① The problem.
The home-automation sensors I build — a couch presence sensor, with more to come — need to tell Home Assistant what they see, and Home Assistant needs to not care which device said it. Home Assistant here runs in Docker with no add-on store, so the usual one-click Mosquitto add-on isn't available. I needed a broker I own, that survives reboots, and that authenticates its clients.
② Approach.
Self-host Mosquitto in Docker next to everything else on the server: the
eclipse-mosquitto:2 image, restart: unless-stopped, config, data, and logs
bind-mounted and owned by the broker's uid so retained messages and logs persist.
Anonymous access off; a password file with one account per role — homeassistant
for Home Assistant's MQTT integration, xiao for the sensor firmware. The decoupling
is the whole point: a sensor publishes a retained ON/OFF to a topic plus an
availability last-will, Home Assistant subscribes, and neither names the other. Swap
the sensor's guts from a camera to a radar and the broker, the topic, and Home
Assistant never notice.
③ What's in the box.
- Broker —
eclipse-mosquitto:2in Docker,restart: unless-stopped, persistent config/data/log bind mounts owned by the broker uid. - Port — 1883 on the host. Home Assistant is host-networked, so it reaches the broker on localhost; LAN and WiFi devices reach it at the server's LAN address.
- Auth — anonymous access disabled, a password file with per-role users. Credentials live in the broker and in the firmware's secrets, never in notes.

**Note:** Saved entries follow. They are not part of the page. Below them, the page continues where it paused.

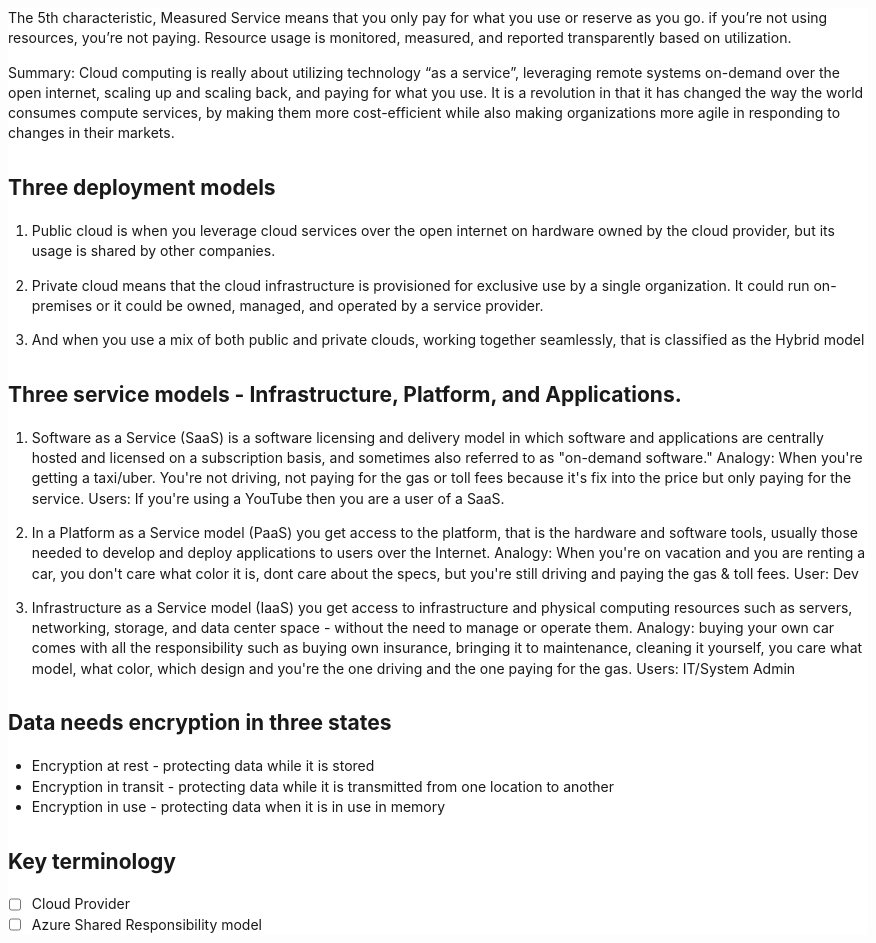 The 5th characteristic, Measured Service means that you only pay for what you use or reserve as you go. if you’re not using resources, you’re not paying. Resource usage is monitored, measured, and reported transparently based on utilization.

Summary: Cloud computing is really about utilizing technology “as a service”, leveraging remote systems on-demand over the open internet, scaling up and scaling back, and paying for what you use. It is a revolution in that it has changed the way the world consumes compute services, by making them more cost-efficient while also making organizations more agile in responding to changes in their markets.

## Three deployment models

1. Public cloud is when you leverage cloud services over the open internet on hardware owned by the cloud provider, but its usage is shared by other companies.

2. Private cloud means that the cloud infrastructure is provisioned for exclusive use by a single organization. It could run on-premises or it could be owned, managed, and operated by a service provider.

3. And when you use a mix of both public and private clouds, working together seamlessly, that is classified as the Hybrid model

## Three service models - Infrastructure, Platform, and Applications.

1. Software as a Service (SaaS) is a software licensing and delivery model in which software and applications are centrally hosted and licensed on a subscription basis, and sometimes also referred to as "on-demand software." Analogy: When you're getting a taxi/uber. You're not driving, not paying for the gas or toll fees because it's fix into the price but only paying for the service. Users: If you're using a YouTube then you are a user of a SaaS.

2. In a Platform as a Service model (PaaS) you get access to the platform, that is the hardware and software tools, usually those needed to develop and deploy applications to users over the Internet. Analogy: When you're on vacation and you are renting a car, you don't care what color it is, dont care about the specs, but you're still driving and paying the gas & toll fees. User: Dev

3. Infrastructure as a Service model (IaaS) you get access to infrastructure and physical computing resources such as servers, networking, storage, and data center space - without the need to manage or operate them. Analogy: buying your own car comes with all the responsibility such as buying own insurance, bringing it to maintenance, cleaning it yourself, you care what model, what color, which design and you're the one driving and the one paying for the gas. Users: IT/System Admin

## Data needs encryption in three states

- Encryption at rest - protecting data while it is stored
- Encryption in transit - protecting data while it is transmitted from one location to another
- Encryption in use - protecting data when it is in use in memory

## Key terminology

- [ ] Cloud Provider
- [ ] Azure Shared Responsibility model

- First consumer — the couch presence sensor publishes retained presence plus an availability last-will here; Home Assistant turns the topic into a binary sensor.
④ What broke.
Nothing dramatic — which is the point of a message bus — but the decoupling earned
its keep immediately. The availability last-will is what makes a sensor reboot or
reflash visible instead of silently stale: when the couch sensor was reflashed into
a different project entirely, its last-will fired offline and Home Assistant's binary
sensor went unavailable rather than lying that someone was still on the couch. The
consuming automations were written to gate on real on/off states plus a condition, so
unavailable simply does nothing instead of misfiring.
⑤ Where it's going.
It's deliberately boring infrastructure, and it should stay that way. As more sensors come online — the mmWave couch radar, whatever's next — they're new topics and new password-file entries, not new plumbing. The broker is the seam that lets every home-automation project be swappable at the sensor end without touching Home Assistant, the same way Switchboard is the seam in front of the GPU.